NEW YORK (MainStreet)In a 1998 episode of the classic sitcom that bears his name, Dr. Frasier Crane offers to loan Roz Doyle $1,500 to help her through what they both hope will be a period of brief unemployment. "You can just pay me back whenever you'd like," he says, handing her a check. "This is your money to do with as you see fit."
Fans of the show won't be surprised to learn that Frasier later becomes agitated when he feels that Roz is spending the money frivolously on spa treatments, fancy clothing and expensive perfume. Against everyone's advice, he eventually confronts her about it. She immediately grows angry and combative. He gets embarrassed and defensive. They have a big fight, but because this is TV everything is resolved before the 22 minutes of airtime plays out.
In the years since that episode first aired, rising unemployment and tightening credit have made real-life loans between friends and family members increasingly common. And they're not always used solely to navigate a rough personal patch. One recent study found at least 7% of all homebuyers now rely on such assistance, while another found 14% of all business owners are turning to those they know to cover costs.

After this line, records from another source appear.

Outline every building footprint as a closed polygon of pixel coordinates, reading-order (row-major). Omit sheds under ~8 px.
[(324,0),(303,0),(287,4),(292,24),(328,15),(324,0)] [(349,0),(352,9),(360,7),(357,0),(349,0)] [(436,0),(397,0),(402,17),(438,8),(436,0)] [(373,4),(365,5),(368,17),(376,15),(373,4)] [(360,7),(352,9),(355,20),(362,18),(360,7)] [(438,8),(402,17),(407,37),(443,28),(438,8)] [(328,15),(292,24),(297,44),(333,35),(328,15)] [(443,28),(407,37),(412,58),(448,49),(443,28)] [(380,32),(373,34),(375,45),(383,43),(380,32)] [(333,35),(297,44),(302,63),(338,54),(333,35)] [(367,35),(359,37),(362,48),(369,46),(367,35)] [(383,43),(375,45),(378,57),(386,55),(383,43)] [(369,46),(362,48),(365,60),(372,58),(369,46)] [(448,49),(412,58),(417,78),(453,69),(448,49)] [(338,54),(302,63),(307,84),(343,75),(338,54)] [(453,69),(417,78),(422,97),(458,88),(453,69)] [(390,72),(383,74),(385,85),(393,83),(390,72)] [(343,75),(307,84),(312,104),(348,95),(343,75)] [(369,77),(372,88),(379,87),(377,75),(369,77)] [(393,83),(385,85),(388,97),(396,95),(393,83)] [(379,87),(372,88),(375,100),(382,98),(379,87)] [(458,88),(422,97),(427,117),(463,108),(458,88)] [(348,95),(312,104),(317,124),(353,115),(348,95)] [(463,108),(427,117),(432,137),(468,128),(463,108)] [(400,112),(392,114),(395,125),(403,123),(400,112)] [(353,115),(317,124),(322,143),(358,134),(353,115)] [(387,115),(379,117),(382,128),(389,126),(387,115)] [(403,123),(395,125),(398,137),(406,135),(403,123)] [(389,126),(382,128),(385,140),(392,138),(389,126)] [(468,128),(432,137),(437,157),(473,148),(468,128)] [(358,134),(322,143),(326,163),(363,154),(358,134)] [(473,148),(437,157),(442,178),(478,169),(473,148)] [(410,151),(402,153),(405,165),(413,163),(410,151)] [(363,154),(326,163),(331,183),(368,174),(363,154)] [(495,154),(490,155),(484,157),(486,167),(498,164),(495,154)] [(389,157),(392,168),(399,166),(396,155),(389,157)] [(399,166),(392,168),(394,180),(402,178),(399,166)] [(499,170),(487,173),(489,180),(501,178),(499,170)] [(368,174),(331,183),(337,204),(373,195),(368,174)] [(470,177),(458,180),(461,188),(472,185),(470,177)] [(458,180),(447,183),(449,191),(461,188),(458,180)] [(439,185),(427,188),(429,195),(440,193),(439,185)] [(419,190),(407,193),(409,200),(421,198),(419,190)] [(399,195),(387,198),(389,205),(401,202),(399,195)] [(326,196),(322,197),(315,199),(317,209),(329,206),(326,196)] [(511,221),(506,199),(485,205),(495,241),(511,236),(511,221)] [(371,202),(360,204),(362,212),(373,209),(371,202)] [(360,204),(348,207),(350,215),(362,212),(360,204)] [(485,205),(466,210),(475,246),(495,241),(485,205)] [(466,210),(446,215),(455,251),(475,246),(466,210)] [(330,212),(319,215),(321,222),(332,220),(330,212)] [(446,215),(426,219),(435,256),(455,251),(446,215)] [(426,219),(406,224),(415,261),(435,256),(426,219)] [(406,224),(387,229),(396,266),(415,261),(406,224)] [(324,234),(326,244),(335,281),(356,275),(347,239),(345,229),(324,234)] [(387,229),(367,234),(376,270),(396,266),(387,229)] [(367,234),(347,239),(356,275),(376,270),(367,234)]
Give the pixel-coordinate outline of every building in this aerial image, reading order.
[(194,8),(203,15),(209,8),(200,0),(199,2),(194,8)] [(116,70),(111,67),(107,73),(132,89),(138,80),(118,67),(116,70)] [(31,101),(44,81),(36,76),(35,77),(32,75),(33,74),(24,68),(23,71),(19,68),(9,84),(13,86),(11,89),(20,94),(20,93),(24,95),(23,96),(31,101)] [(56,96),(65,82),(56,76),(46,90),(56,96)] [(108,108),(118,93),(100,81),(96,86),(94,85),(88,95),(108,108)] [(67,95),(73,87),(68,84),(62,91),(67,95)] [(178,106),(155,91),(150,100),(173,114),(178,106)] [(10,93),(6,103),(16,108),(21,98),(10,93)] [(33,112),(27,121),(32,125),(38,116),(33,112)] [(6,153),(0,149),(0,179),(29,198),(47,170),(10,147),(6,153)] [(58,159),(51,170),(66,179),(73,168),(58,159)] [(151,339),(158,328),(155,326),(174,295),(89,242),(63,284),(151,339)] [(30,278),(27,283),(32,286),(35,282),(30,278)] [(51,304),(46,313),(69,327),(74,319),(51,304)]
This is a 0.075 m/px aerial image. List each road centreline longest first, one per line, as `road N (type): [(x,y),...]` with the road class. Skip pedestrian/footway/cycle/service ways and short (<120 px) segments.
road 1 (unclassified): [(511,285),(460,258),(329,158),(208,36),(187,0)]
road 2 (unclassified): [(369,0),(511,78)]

When handled as poorly from start to finish as Frasier's loan to Roz, these transactions rarely end on such an amicable note. But it doesn't have to be that way, experts say. You can actually lend money to someone who is dear to you, help them out of a jam, get repaid and remain close.
The key is handling the situation just like any other business transaction: don't loan blindly, lay out the specifics so there are no misunderstandings, and put it all on paper.